[Collected data]
※

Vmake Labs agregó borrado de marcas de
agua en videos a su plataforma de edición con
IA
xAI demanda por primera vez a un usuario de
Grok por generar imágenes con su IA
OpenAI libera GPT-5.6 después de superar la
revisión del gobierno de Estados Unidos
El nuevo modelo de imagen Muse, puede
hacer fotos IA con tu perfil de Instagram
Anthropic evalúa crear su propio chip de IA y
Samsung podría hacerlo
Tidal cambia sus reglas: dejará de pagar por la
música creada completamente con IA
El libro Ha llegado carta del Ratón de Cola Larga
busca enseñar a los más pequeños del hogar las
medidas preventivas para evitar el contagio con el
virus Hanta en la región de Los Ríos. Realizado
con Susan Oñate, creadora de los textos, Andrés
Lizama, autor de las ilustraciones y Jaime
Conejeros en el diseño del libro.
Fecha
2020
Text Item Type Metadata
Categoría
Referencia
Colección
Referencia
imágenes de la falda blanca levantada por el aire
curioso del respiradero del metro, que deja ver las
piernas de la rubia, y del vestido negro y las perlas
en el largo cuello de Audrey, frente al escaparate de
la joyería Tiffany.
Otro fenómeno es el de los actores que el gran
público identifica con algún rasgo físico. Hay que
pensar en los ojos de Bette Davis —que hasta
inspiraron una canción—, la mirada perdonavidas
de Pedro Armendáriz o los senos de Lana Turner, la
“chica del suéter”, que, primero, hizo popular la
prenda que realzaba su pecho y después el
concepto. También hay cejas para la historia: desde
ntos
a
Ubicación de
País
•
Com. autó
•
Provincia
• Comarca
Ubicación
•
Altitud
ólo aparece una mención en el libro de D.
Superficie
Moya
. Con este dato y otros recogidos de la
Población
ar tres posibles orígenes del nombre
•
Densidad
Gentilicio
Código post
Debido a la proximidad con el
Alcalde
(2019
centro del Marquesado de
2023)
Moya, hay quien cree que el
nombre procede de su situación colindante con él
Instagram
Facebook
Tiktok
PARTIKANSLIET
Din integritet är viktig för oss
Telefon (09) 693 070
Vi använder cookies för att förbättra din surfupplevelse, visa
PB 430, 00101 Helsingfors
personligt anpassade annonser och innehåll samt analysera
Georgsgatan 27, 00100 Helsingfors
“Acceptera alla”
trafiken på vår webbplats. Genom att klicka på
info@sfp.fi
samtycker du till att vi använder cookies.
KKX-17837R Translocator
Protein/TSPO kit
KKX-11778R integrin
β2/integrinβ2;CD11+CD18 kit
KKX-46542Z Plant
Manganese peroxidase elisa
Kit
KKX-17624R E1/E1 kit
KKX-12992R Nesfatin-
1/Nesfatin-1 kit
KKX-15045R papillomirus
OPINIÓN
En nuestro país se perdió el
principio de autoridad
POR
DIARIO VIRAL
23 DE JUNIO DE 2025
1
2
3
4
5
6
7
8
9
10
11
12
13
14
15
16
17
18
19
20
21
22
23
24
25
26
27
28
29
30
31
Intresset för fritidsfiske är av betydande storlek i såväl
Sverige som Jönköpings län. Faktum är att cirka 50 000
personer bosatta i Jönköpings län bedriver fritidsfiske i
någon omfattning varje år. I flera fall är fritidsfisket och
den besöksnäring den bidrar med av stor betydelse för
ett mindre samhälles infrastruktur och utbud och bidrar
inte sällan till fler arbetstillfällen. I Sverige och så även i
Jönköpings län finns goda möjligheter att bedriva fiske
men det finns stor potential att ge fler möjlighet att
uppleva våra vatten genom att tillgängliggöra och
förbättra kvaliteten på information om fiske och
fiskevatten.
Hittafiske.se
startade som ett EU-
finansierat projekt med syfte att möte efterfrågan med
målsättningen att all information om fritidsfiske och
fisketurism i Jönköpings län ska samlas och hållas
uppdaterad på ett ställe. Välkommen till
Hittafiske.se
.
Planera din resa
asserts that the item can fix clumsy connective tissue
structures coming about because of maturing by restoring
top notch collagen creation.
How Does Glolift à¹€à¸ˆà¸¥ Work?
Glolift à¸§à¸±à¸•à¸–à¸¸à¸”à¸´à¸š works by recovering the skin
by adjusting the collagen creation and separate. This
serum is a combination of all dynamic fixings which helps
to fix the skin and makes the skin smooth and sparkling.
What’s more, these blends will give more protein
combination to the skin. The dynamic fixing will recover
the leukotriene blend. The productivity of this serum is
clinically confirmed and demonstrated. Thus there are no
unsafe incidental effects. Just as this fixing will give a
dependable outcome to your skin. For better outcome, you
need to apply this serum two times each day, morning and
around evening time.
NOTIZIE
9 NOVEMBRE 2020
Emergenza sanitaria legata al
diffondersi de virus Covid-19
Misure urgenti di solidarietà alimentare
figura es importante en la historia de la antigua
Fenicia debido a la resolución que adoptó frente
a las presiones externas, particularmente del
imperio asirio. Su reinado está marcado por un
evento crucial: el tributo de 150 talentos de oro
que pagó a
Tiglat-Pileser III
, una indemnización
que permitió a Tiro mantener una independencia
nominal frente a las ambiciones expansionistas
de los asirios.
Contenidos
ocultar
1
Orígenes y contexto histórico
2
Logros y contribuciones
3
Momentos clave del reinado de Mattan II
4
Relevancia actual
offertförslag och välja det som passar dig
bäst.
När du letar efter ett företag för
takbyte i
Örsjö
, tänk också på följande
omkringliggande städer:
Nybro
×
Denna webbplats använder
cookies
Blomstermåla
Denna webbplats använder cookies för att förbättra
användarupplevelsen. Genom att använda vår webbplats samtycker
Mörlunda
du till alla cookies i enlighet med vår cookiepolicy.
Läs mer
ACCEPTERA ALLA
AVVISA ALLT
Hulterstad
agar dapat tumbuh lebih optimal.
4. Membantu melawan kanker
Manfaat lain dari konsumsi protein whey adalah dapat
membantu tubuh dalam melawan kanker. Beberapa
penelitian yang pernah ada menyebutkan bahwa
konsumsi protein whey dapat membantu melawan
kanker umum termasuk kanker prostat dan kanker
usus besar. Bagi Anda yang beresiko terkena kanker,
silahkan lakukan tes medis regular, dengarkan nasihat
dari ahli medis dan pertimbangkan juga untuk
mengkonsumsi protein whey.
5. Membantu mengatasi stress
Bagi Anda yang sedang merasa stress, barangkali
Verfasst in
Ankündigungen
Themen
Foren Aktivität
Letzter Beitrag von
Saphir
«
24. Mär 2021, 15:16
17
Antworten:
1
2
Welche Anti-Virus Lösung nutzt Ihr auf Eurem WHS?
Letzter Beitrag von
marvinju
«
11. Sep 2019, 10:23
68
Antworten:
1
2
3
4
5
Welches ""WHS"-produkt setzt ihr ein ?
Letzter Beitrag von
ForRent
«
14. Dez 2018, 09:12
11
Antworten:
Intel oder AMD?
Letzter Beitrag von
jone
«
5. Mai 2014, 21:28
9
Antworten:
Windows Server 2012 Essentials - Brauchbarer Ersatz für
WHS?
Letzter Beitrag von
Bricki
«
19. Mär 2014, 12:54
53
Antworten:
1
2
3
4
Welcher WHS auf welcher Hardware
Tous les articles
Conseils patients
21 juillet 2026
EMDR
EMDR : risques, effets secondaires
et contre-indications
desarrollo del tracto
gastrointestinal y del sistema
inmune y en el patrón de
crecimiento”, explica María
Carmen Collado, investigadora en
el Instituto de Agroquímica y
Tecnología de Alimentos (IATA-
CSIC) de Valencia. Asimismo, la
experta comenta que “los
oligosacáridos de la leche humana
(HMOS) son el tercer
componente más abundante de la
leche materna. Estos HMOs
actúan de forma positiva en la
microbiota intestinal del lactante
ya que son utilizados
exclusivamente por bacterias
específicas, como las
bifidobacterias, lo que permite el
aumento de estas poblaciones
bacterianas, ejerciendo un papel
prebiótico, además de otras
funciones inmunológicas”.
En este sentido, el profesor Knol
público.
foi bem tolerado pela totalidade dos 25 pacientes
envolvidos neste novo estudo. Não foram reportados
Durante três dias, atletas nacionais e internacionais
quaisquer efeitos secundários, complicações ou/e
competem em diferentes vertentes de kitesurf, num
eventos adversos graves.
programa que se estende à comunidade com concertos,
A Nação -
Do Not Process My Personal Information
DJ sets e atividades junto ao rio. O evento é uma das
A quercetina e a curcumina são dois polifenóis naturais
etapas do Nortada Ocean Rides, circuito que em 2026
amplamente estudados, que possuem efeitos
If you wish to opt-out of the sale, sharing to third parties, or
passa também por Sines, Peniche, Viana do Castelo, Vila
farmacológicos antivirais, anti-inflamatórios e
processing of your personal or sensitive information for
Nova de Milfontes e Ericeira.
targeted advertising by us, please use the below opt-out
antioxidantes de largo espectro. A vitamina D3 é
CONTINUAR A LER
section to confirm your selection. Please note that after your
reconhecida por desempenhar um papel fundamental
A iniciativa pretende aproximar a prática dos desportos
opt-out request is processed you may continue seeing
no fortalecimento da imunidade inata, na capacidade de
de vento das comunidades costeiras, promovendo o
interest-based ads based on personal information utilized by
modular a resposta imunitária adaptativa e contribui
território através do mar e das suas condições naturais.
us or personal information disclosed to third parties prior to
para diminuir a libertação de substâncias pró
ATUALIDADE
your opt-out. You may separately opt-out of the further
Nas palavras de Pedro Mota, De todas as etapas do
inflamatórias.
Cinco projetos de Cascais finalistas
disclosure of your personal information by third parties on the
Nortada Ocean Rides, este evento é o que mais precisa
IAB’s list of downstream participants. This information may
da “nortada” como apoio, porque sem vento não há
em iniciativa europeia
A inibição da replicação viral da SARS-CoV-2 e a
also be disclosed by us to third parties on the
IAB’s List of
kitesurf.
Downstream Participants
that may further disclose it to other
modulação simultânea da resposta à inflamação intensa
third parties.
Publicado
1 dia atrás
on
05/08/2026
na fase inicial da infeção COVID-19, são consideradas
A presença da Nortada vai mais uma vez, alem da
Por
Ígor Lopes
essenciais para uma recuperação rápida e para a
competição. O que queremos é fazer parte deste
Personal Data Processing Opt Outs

※

ASSIGNMENT ▸ Word for word, restate the entries from the first line to the line that has "Tidal cambia sus", both included, and nothing else.

RESULT FOR THIS TASK ▸
Vmake Labs agregó borrado de marcas de
agua en videos a su plataforma de edición con
IA
xAI demanda por primera vez a un usuario de
Grok por generar imágenes con su IA
OpenAI libera GPT-5.6 después de superar la
revisión del gobierno de Estados Unidos
El nuevo modelo de imagen Muse, puede
hacer fotos IA con tu perfil de Instagram
Anthropic evalúa crear su propio chip de IA y
Samsung podría hacerlo
Tidal cambia sus reglas: dejará de pagar por la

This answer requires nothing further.